Pure Gold for the Sunday School
Hymnal owned by the Charles Ingalls family. — Webster, 1882
The music of the Sunday School is now acknowledged to be an important factor in that grand educational force which is levering up the rising generation to a plane of personal morality and Christian enlightenment… We commend to our Sunday Schools everywhere this collection of “Pure Gold.” – Contributors to Pure Gold for the Sunday School.

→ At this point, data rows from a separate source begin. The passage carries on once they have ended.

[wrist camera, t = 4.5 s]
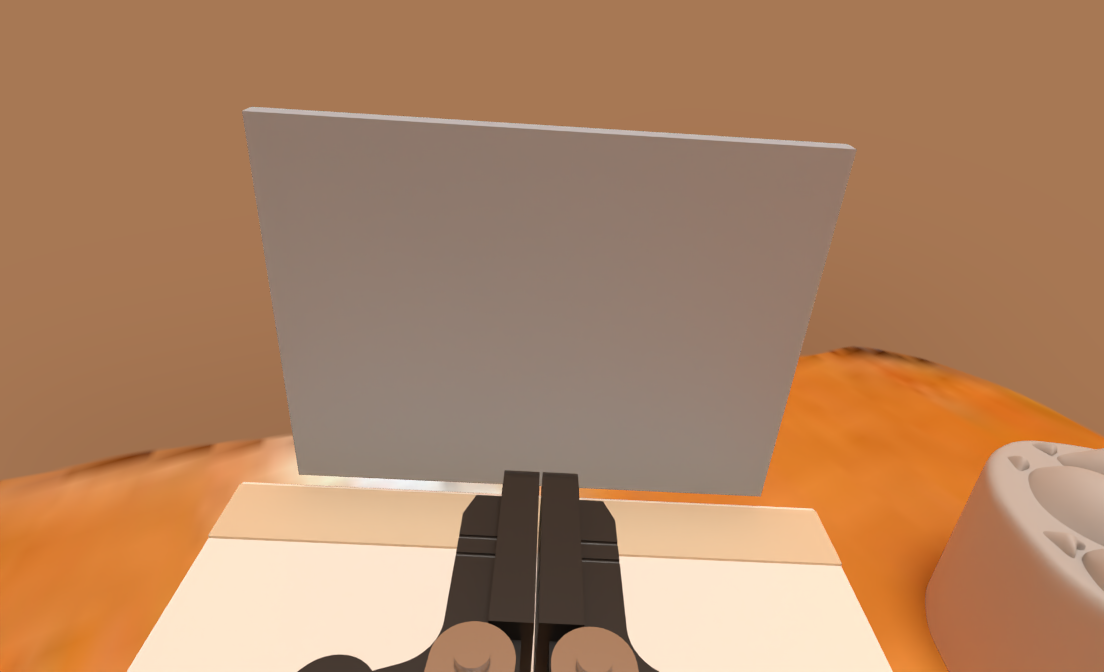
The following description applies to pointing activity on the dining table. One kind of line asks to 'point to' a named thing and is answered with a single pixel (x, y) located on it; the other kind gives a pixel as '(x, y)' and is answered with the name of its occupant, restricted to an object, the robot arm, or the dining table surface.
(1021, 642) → the paw print tray
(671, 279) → the flap
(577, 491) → the robot arm
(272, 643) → the carton
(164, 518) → the dining table surface
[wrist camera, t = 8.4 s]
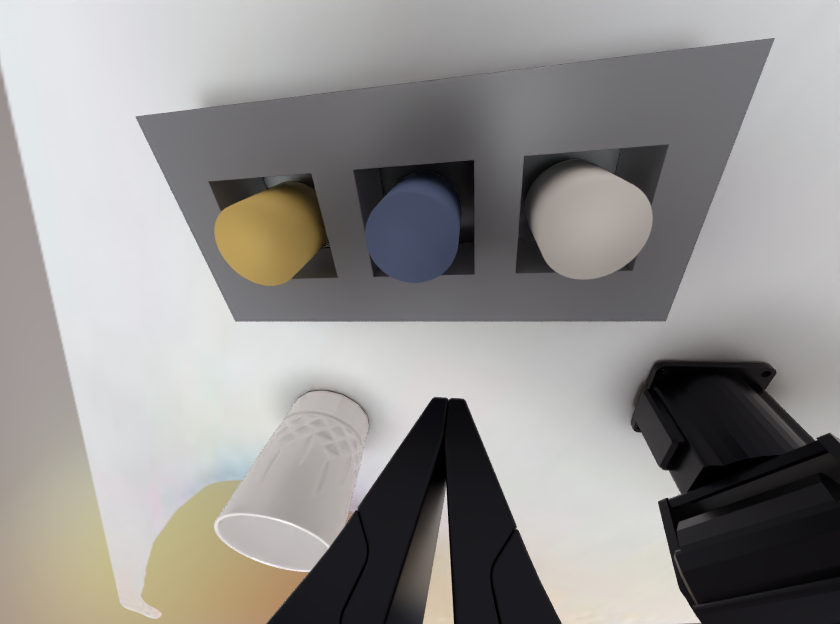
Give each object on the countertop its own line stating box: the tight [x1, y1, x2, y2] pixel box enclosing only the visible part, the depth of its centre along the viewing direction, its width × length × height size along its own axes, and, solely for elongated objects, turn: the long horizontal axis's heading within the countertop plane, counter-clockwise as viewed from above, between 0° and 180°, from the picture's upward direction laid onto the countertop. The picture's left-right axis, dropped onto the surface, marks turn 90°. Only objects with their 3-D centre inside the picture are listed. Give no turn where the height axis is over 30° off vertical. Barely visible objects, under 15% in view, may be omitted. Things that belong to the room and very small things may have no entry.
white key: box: [525, 159, 653, 280], centre depth 13 cm, size 4×4×4 cm
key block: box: [136, 38, 775, 321], centre depth 16 cm, size 22×10×4 cm, turn 95°
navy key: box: [365, 171, 461, 283], centre depth 14 cm, size 4×4×4 cm
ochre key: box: [214, 181, 328, 286], centre depth 15 cm, size 4×4×4 cm
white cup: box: [214, 391, 369, 572], centre depth 24 cm, size 8×8×10 cm
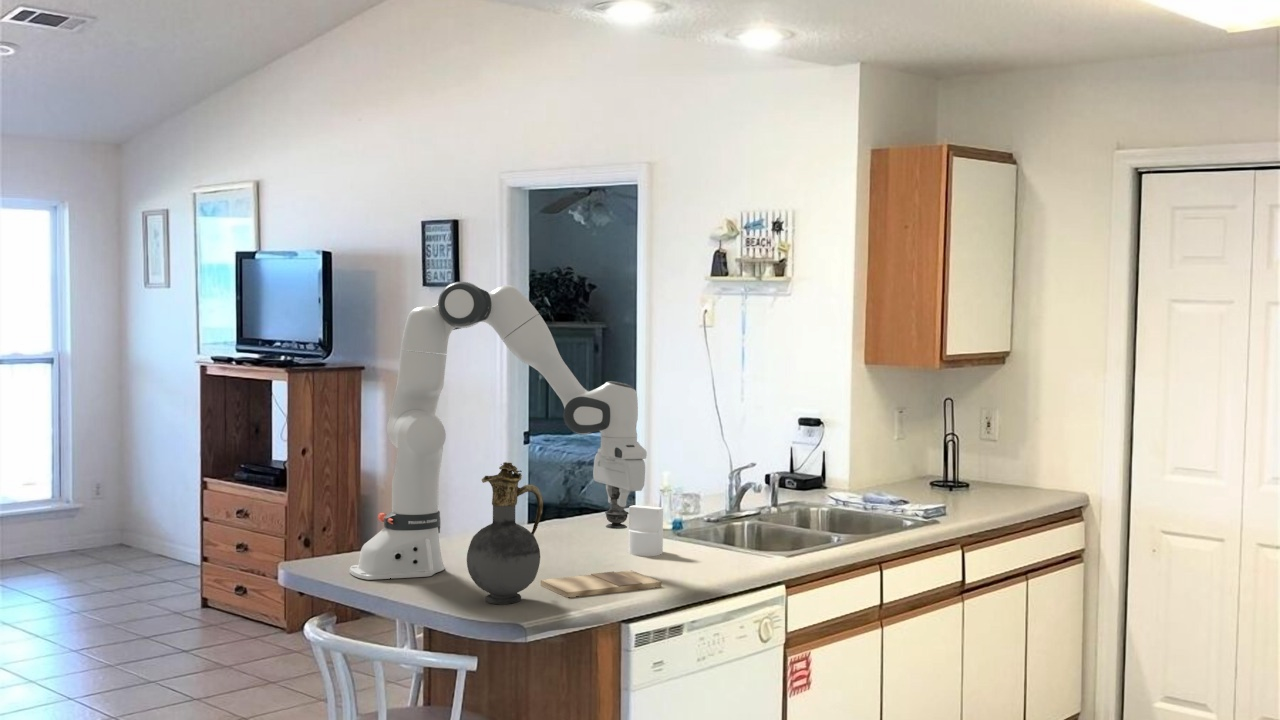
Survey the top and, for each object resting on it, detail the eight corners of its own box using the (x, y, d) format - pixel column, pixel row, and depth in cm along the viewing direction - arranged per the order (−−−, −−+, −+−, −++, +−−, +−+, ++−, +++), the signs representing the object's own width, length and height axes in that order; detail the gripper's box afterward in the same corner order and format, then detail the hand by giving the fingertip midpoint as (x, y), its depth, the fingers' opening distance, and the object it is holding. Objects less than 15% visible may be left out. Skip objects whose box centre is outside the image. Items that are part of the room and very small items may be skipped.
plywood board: (567, 597, 273) (567, 591, 273) (540, 585, 285) (540, 579, 285) (661, 587, 285) (661, 580, 285) (631, 575, 297) (631, 569, 297)
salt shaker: (631, 526, 305) (632, 477, 304) (624, 529, 299) (626, 480, 299) (608, 524, 306) (609, 475, 306) (601, 527, 301) (602, 478, 300)
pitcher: (459, 602, 268) (460, 464, 267) (524, 588, 282) (525, 456, 281) (492, 610, 261) (493, 468, 259) (558, 596, 275) (559, 461, 274)
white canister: (668, 551, 328) (668, 506, 327) (654, 557, 320) (654, 511, 319) (637, 548, 332) (637, 503, 331) (622, 554, 323) (623, 508, 323)
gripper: (587, 444, 310) (586, 499, 310) (627, 453, 292) (625, 511, 292) (610, 443, 313) (608, 498, 313) (650, 452, 295) (648, 510, 295)
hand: (616, 504), depth 303 cm, fingers closed on salt shaker, 3 cm apart
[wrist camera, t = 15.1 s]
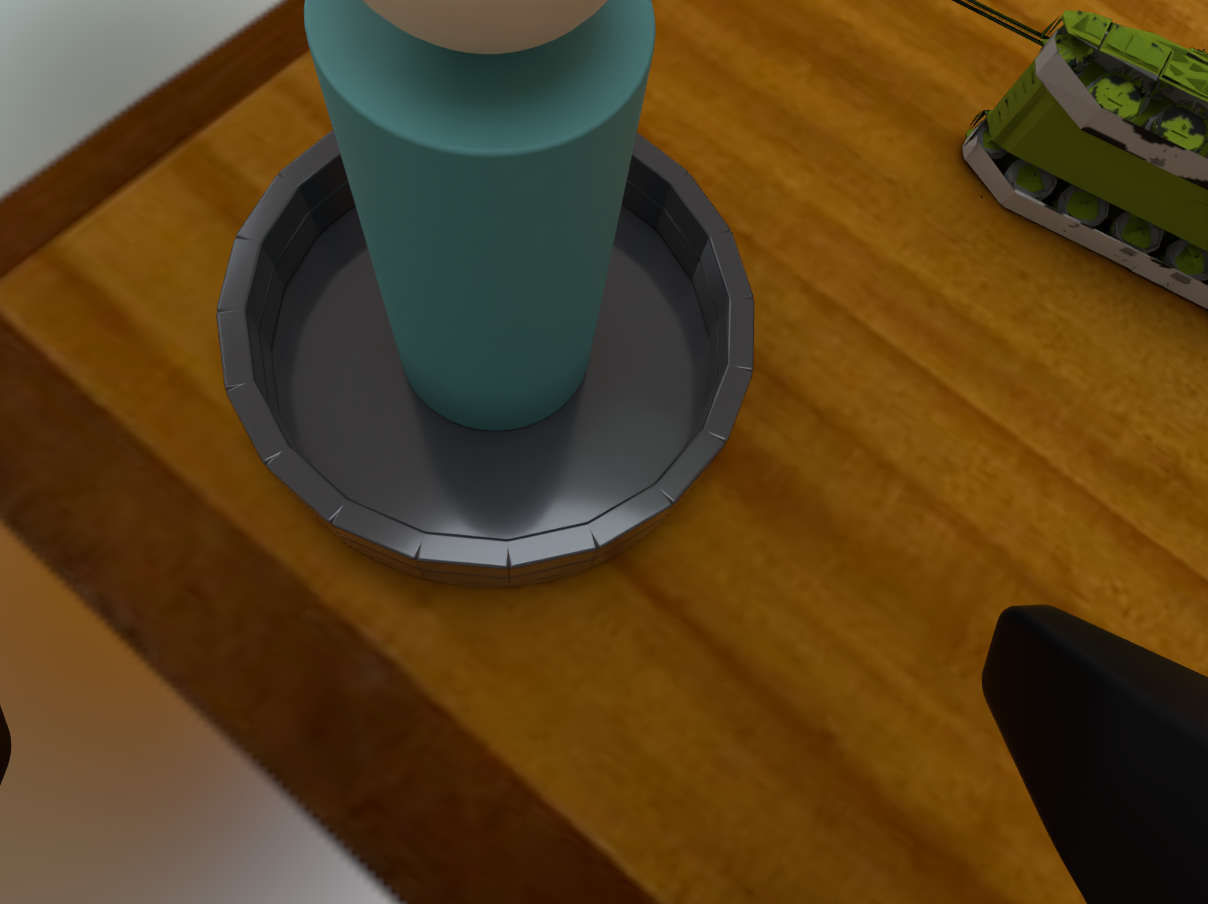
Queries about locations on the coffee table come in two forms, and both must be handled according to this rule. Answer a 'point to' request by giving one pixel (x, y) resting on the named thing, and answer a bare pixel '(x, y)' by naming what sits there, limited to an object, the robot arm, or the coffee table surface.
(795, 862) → the coffee table surface
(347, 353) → the round grey tray
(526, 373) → the wooden doll
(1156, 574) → the coffee table surface
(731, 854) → the coffee table surface
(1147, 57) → the toy tank
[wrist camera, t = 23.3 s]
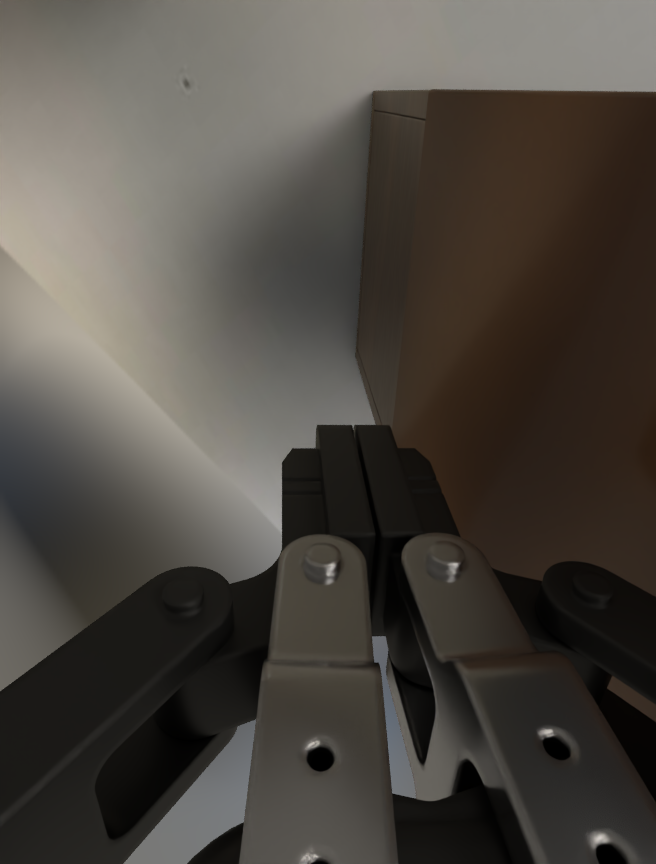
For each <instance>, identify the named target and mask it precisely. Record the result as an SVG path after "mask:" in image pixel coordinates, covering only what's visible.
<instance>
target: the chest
mask: <svg viewBox="0 0 656 864" xmlns="http://www.w3.org/2000/svg"><path fill="white" fill-rule="evenodd" d="M429 91H430V90H388V91H373V98H372V113H371V128H370V143H369V158H368V173H367V188H366V203H365V218H364V233H363V248H362V263H361V278H360V293H359V308H358V323H357V338H356V353H355V357H356V360H357V364H358V367H359V371H360V374H361V377H362V381H363V384H364V387H365V391H366V394H367V397H368V400H369V404H370V407H371V410H372V414H373V417H374V420H375V424H376V425H390V427H391V429H392V425H393V416H394V407H395V398H396V388H397V379H398V370H399V361H400V351H401V342H402V333H403V324H404V314H405V305H406V296H407V287H408V277H409V268H410V259H411V250H412V240H413V231H414V222H415V213H416V203H417V194H418V185H419V176H420V167H421V157H422V148H423V139H424V130H425V120H426V111H427V102H428V93H429Z"/></svg>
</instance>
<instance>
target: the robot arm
mask: <svg viewBox="0 0 656 864" xmlns="http://www.w3.org/2000/svg"><path fill="white" fill-rule="evenodd" d="M372 636H386V639H387V644H388V650H389V651H388V658H387V666H386V675H387V680H388V684H389V687H390V691H391V695H392V699H393V702H394V706H395V710H396V714H397V717H398V721H399V725H400V728H401V732H402V736H403V740H404V743H405V747H406V751H407V755H408V758H409V762H410V766H411V769H412V774H413V778H414V784H415V790H416V799H414V798H410V797H405V796H401V795H396V794H392V788H391V776H390V766H389V765H390V764H389V754H388V742H387V731H386V720H385V708H384V697H383V686H382V676H381V670H380V665H379V663H374V656H373V644H372ZM612 676H614V677H615V678H617V679H618V680H620V681H621V682H623V683H624V684H626V685H627V686H629V687H630V688H632V689H633V690H635V691H636V692H638V693H639V694H640V695H642V696H643V697H645V698H646V699H648V700H649V701H651V702H652V703H654V704H655V705H656V597H655V596H653V595H651V594H650V593H648V592H646V591H644V590H642V589H641V588H639V587H637V586H635V585H633V584H632V583H630V582H628V581H626V580H625V579H623V578H621V577H619V576H617V575H616V574H614V573H612V572H610V571H608V570H606V569H604V568H602V567H599V566H597V565H593V564H590V563H586V562H580V561H564V562H559V563H557V564H554V565H552V566H551V567H549V568H548V569H547V570H546V572H545V574H544V576H543V579H542V581H540V580H535V579H531V578H526V577H522V576H517V575H512V574H508V573H505V572H501V571H499V570H496V569H494V568H492V567H491V566H490V564H489V562H488V561H487V559H486V557H485V556H484V554H483V553H482V552H481V551H480V550H479V548H477V547H476V546H475V545H474V544H472V543H471V542H469V541H467V540H465V539H463V538H461V536H460V534H459V531H458V529H457V526H456V524H455V521H454V519H453V517H452V514H451V512H450V509H449V507H448V504H447V502H446V499H445V497H444V495H443V493H442V490H441V487H440V485H439V482H438V480H436V475H435V472H434V470H433V468H432V465H431V463H430V461H429V460H428V459H427V458H425V457H424V456H423V455H422V454H421V453H420V452H419V451H417V450H416V449H415V448H398V447H397V444H396V441H395V438H394V435H393V432H392V429H391V427H390V425H355V426H354V430H353V428H352V425H317V429H316V448H292V450H291V451H290V452H289V454H288V455H287V456H286V458H285V459H284V461H283V462H282V551H281V554H280V556H279V558H278V559H277V561H276V562H275V563H274V564H273V565H272V566H271V567H270V568H269V569H267V570H266V571H264V572H263V573H261V574H259V575H257V576H255V577H252V578H249V579H247V580H243V581H239V582H236V583H232V584H229V583H228V581H227V580H226V579H225V578H224V577H223V576H221V575H220V574H219V573H217V572H215V571H213V570H210V569H207V568H202V567H180V568H176V569H172V570H169V571H166V572H164V573H161V574H159V575H157V576H156V577H154V578H153V579H151V580H150V581H149V582H147V583H146V584H144V585H143V586H142V587H140V588H139V589H138V590H136V591H135V592H134V593H132V594H131V595H130V596H128V597H127V598H126V599H125V600H123V601H122V602H121V603H119V604H117V605H116V606H115V607H113V608H112V609H111V610H109V611H108V612H107V613H105V614H104V615H103V616H101V617H100V618H99V619H97V620H96V621H95V622H93V623H92V624H91V625H90V626H88V627H87V628H85V629H84V630H82V631H81V632H80V633H78V634H77V635H76V636H74V637H73V638H72V639H70V640H69V641H68V642H66V643H65V644H64V645H62V646H61V647H60V648H58V649H57V650H56V651H54V652H53V653H51V654H50V655H49V656H47V657H46V658H45V659H43V660H42V661H41V662H39V663H38V664H37V665H35V666H34V667H33V668H31V669H30V670H29V671H27V672H26V673H25V674H23V675H22V676H21V677H19V678H18V679H16V680H15V681H14V682H12V683H11V684H10V685H8V686H7V687H6V688H4V689H3V690H2V691H0V864H123V863H124V862H125V861H126V860H127V859H128V857H129V856H130V855H131V854H132V853H133V852H134V851H135V849H136V848H137V847H138V846H139V845H140V844H141V843H142V841H143V840H144V839H145V838H146V837H147V835H148V834H149V833H150V832H151V831H152V830H153V829H154V828H155V826H156V825H157V824H158V823H159V822H160V821H161V820H162V818H163V817H164V816H165V815H166V814H167V813H168V812H169V810H170V809H171V808H172V807H173V806H174V805H175V804H176V802H177V801H178V800H179V799H180V798H181V797H182V795H183V794H184V793H185V792H186V791H187V790H188V789H189V787H190V786H191V785H192V784H193V783H194V782H195V781H196V779H197V778H198V777H199V776H200V775H201V774H202V772H203V771H204V770H205V769H206V767H208V766H209V764H210V763H211V762H212V761H213V760H214V759H215V758H216V756H217V755H218V754H219V753H220V752H221V751H222V750H223V748H224V747H225V746H226V745H227V744H228V743H229V741H230V740H231V739H232V737H233V735H234V734H235V732H236V730H237V727H238V726H239V725H242V724H245V723H247V722H250V721H252V720H255V719H256V725H255V734H254V742H253V751H252V760H251V768H250V776H249V785H248V793H247V801H246V809H245V818H244V822H243V823H241V824H239V825H237V826H236V827H233V828H231V829H230V830H228V831H227V832H225V833H224V834H222V835H221V836H219V837H218V838H216V839H215V840H213V841H212V842H210V844H208V845H207V846H206V847H205V848H204V849H202V850H201V851H200V852H199V853H198V854H197V855H195V856H194V857H193V858H192V859H191V860H190V861H189V862H188V863H187V864H656V722H655V721H654V720H652V719H651V718H649V717H648V716H647V715H645V714H644V713H642V712H641V711H639V710H638V709H636V708H635V707H634V706H632V705H631V704H629V703H628V702H626V701H625V700H623V699H622V698H620V697H619V696H618V695H616V694H615V693H613V692H612V691H610V690H609V689H607V687H608V685H609V683H610V680H611V678H612Z"/></svg>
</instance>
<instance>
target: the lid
mask: <svg viewBox="0 0 656 864" xmlns="http://www.w3.org/2000/svg"><path fill="white" fill-rule="evenodd" d="M392 432H393V435H394V438H395V441H396V444H397V447H398V448H415V449H416V450H417V451H419V452H420V453H421V454H422V455H423V456H424V457H425V458H427V459H428V460H429V461H430V463H431V465H432V468H433V470H434V472H435V475H436V480H438V482H439V485H440V487H441V490H442V493H443V495H444V497H445V499H446V502H447V504H448V507H449V509H450V512H451V514H452V517H453V519H454V521H455V524H456V526H457V529H458V531H459V534H460V536H461V538H463V539H465V540H467V541H469V542H471V543H472V544H474V545H475V546H476V547H477V548H479V550H480V551H481V552H482V553H483V554H484V556H485V557H486V559H487V561H488V562H489V564H490V566H491V567H492V568H494V569H496V570H499V571H501V572H505V573H508V574H512V575H517V576H522V577H526V578H531V579H535V580H540V581H542V579H543V576H544V574H545V572H546V570H547V569H548V568H549V567H551V566H552V565H554V564H557V563H559V562H564V561H580V562H586V563H590V564H593V565H597V566H599V567H602V568H604V569H606V570H608V571H610V572H612V573H614V574H616V575H617V576H619V577H621V578H623V579H625V580H626V581H628V582H630V583H632V584H633V585H635V586H637V587H639V588H641V589H642V590H644V591H646V592H648V593H650V594H651V595H653V596H655V597H656V92H617V91H533V90H448V89H432V90H430V91H429V93H428V102H427V111H426V120H425V130H424V139H423V148H422V157H421V167H420V176H419V185H418V194H417V203H416V213H415V222H414V231H413V240H412V250H411V259H410V268H409V277H408V287H407V296H406V305H405V314H404V324H403V333H402V342H401V351H400V361H399V370H398V379H397V388H396V398H395V407H394V416H393V425H392ZM607 689H609V690H610V691H612V692H613V693H615V694H616V695H618V696H619V697H620V698H622V699H623V700H625V701H626V702H628V703H629V704H631V705H632V706H634V707H635V708H636V709H638V710H639V711H641V712H642V713H644V714H645V715H647V716H648V717H649V718H651V719H652V720H654V721H655V722H656V705H655V704H654V703H652V702H651V701H649V700H648V699H646V698H645V697H643V696H642V695H640V694H639V693H638V692H636V691H635V690H633V689H632V688H630V687H629V686H627V685H626V684H624V683H623V682H621V681H620V680H618V679H617V678H615V677H614V676H612V678H611V680H610V683H609V685H608V687H607Z"/></svg>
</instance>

In a letter dated August 5, 1940, Carrie Ingalls Swanzey wrote to her sister, Laura Ingalls Wilder:
…I believe we sang the same pieces (hymns) in Sunday-school that were used in church, it has been later years when they got to thinking the old hymns were too slow and solemn for the younger generation. Now there is No. 8, 13, 18, 25, 42, 74. I remember all those and a few more… of course they were all written before 1871; they must have been picked for the best and more modern, though of course they did not say “modern” then.
The numbers above refer to hymns in the Ingallses’ copy of Pure Gold for the Sunday School, by Reverend Robert Lowry and W. Howard Doane, published in 1871 by Biglow & Main in New York. Laura Ingalls Wilder mentioned some of the hymns from this book in the De Smet Little House books. See my Prairie Song Companion for more information about these LH songs and others.
The Ingallses’ copy of Pure Gold, signed by Laura, R.A. Boast, and Charles Ingalls, is in the Keystone Historical Museum, 410 3rd Street, Keystone, South Dakota 57751.